##### Dataset #####

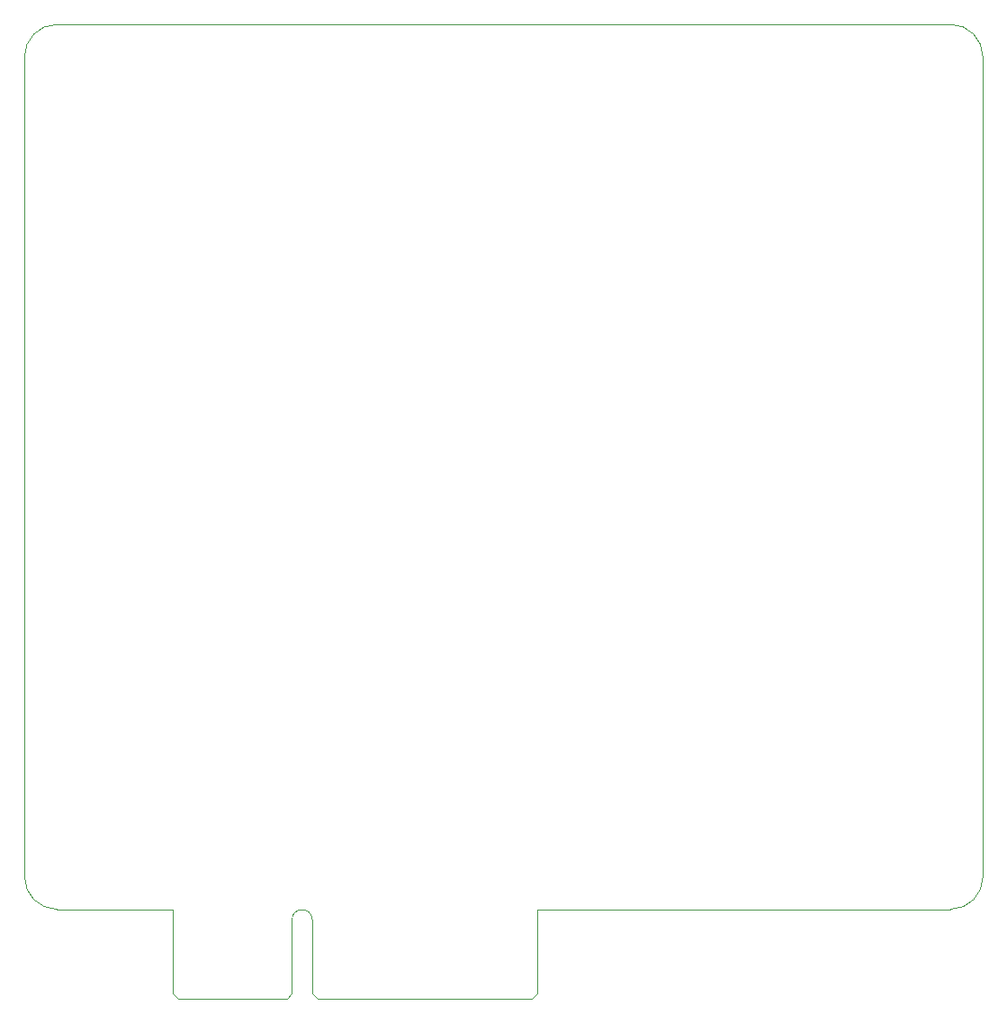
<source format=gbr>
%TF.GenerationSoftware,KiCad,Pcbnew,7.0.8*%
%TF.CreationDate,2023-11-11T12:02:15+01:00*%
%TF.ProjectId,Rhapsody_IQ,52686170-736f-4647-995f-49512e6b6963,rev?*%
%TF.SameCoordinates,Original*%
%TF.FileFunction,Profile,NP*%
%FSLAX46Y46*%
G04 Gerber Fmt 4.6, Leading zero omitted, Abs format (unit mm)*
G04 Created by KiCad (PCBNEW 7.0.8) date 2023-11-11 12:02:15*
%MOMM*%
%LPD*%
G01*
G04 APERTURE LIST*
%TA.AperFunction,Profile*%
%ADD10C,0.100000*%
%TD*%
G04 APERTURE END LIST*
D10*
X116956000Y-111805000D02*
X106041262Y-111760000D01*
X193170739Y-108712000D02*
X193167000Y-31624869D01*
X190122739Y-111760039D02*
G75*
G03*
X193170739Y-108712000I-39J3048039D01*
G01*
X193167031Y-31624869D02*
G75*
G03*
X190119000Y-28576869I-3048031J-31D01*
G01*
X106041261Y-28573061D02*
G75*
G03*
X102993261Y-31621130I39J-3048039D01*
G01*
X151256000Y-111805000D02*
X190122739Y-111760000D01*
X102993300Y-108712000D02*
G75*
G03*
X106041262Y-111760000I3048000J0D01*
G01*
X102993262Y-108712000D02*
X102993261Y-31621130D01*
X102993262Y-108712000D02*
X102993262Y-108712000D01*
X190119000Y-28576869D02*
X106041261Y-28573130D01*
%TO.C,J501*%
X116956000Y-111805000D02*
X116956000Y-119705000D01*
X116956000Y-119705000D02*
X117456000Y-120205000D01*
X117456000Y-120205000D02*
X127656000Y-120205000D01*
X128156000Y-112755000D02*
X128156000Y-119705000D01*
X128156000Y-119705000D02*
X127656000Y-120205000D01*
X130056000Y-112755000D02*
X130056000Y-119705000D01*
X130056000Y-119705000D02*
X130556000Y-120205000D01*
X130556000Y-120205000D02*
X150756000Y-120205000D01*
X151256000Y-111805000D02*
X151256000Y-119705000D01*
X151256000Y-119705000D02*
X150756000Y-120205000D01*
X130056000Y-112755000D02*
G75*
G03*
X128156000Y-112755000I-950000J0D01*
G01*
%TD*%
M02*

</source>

#####

→ Task to complete:
Each line of the data that contains "LIST" should be counted; please give only the number.

→ Task response:
2